═══ INPUT DATA

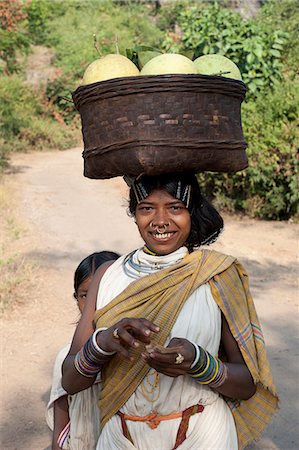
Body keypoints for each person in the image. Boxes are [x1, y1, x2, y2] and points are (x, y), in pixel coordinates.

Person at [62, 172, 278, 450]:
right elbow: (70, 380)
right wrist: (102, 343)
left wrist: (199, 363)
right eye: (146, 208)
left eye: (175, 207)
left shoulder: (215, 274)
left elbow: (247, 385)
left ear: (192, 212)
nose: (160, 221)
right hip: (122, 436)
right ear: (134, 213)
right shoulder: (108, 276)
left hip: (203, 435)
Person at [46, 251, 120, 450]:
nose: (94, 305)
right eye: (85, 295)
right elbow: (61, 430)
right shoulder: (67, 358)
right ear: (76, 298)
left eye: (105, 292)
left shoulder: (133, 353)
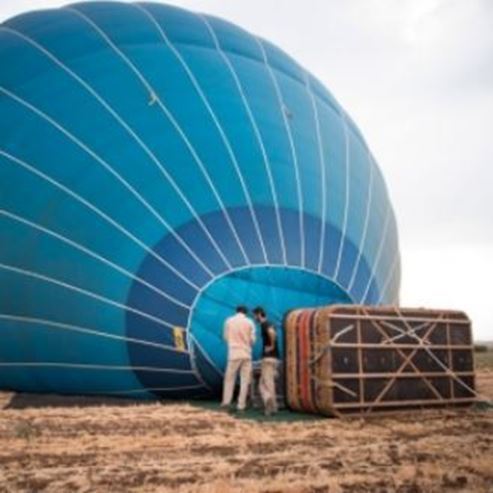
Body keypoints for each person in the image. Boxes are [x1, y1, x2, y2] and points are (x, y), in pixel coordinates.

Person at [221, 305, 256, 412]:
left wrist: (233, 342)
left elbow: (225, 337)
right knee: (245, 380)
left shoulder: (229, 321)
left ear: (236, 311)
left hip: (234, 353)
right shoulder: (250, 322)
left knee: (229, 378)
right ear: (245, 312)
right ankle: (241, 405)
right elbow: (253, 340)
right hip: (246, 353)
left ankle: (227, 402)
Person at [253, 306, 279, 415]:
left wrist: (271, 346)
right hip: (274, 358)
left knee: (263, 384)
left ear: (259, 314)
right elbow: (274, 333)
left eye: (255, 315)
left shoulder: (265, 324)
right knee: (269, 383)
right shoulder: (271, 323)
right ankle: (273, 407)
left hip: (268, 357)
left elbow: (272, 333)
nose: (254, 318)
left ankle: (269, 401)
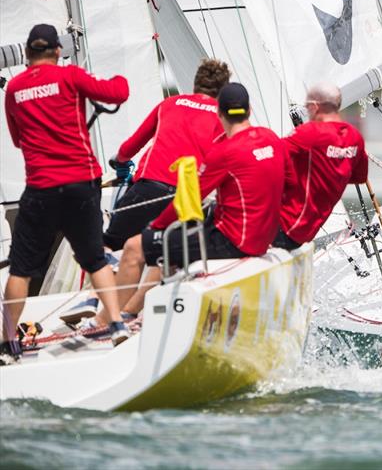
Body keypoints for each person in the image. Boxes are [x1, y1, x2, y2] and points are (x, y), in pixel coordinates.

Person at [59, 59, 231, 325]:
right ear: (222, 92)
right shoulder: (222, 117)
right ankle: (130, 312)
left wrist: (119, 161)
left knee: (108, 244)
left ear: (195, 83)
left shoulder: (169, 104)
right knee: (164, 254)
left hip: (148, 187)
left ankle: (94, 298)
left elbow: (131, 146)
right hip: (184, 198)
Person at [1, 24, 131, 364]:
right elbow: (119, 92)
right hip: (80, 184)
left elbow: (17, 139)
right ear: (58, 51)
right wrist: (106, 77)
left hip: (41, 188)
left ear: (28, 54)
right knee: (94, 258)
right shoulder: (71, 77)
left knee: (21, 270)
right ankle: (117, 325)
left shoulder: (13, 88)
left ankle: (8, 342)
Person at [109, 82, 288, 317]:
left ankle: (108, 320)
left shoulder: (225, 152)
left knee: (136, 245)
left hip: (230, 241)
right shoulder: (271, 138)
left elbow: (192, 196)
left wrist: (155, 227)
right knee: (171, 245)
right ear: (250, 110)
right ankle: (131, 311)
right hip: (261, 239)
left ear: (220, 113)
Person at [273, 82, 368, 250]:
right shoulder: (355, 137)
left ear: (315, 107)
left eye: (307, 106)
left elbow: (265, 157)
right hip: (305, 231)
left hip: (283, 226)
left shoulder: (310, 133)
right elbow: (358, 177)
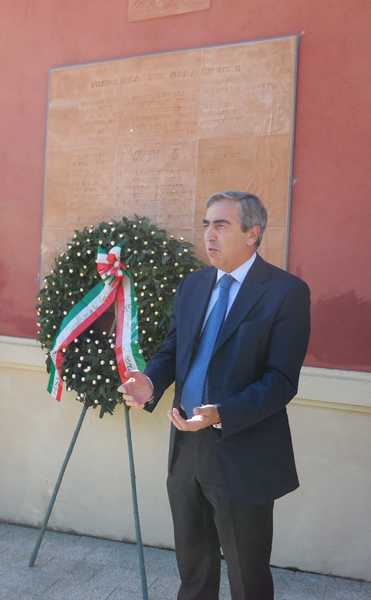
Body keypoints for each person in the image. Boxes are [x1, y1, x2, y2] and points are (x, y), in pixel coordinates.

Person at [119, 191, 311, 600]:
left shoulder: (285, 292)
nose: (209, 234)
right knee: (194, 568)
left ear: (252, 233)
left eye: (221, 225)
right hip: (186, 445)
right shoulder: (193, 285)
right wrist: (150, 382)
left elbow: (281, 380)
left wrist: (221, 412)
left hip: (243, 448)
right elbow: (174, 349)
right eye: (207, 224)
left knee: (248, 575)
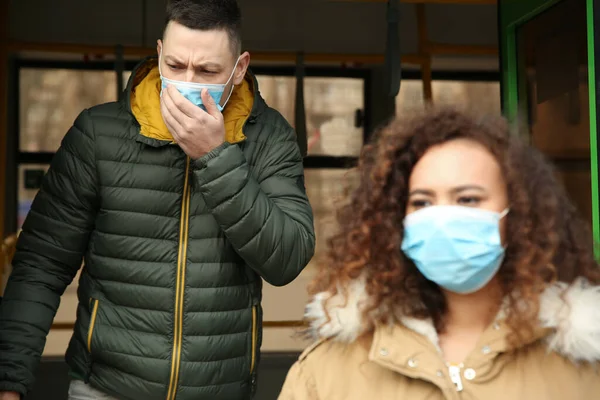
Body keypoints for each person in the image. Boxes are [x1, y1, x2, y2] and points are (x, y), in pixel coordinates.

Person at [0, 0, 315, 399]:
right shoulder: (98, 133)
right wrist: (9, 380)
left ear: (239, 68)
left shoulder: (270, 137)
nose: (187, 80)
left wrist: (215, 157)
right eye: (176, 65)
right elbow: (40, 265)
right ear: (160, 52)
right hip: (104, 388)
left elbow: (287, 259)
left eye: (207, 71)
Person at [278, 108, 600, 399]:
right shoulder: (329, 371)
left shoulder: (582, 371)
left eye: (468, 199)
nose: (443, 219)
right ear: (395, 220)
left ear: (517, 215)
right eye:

══════

ACTIVITY =
Give again the stretch of the entries above that begins at the line with "right ear: (222, 92)" and ends at the line with "left knee: (248, 575)", word for word, with no pictures.

THE COMPLETED TASK =
right ear: (222, 92)
right shoulder: (222, 117)
right ankle: (130, 312)
left wrist: (119, 161)
left knee: (108, 244)
left ear: (195, 83)
left shoulder: (169, 104)
right knee: (164, 254)
left hip: (148, 187)
left ankle: (94, 298)
left elbow: (131, 146)
right hip: (184, 198)
Person at [1, 24, 131, 364]:
right elbow: (119, 92)
right hip: (80, 184)
left elbow: (17, 139)
right ear: (58, 51)
right wrist: (106, 77)
left hip: (41, 188)
left ear: (28, 54)
right knee: (94, 258)
right shoulder: (71, 77)
left knee: (21, 270)
right ankle: (117, 325)
left shoulder: (13, 88)
left ankle: (8, 342)
Person at [109, 82, 288, 317]:
left ankle: (108, 320)
left shoulder: (225, 152)
left knee: (136, 245)
left hip: (230, 241)
right shoulder: (271, 138)
left elbow: (192, 196)
left wrist: (155, 227)
right knee: (171, 245)
right ear: (250, 110)
right ankle: (131, 311)
right hip: (261, 239)
left ear: (220, 113)
Person at [273, 82, 368, 250]:
right shoulder: (355, 137)
left ear: (315, 107)
left eye: (307, 106)
left elbow: (265, 157)
right hip: (305, 231)
left hip: (283, 226)
left shoulder: (310, 133)
right elbow: (358, 177)
Body keypoints for each person in the image. Boxes are [x1, y1, x2, y2] and points are (x, y), in pixel coordinates.

Person at [119, 191, 311, 600]:
left shoulder: (285, 292)
nose: (209, 234)
right knee: (194, 568)
left ear: (252, 233)
left eye: (221, 225)
right hip: (186, 445)
right shoulder: (193, 285)
right wrist: (150, 382)
left elbow: (281, 380)
left wrist: (221, 412)
left hip: (243, 448)
right elbow: (174, 349)
right eye: (207, 224)
left knee: (248, 575)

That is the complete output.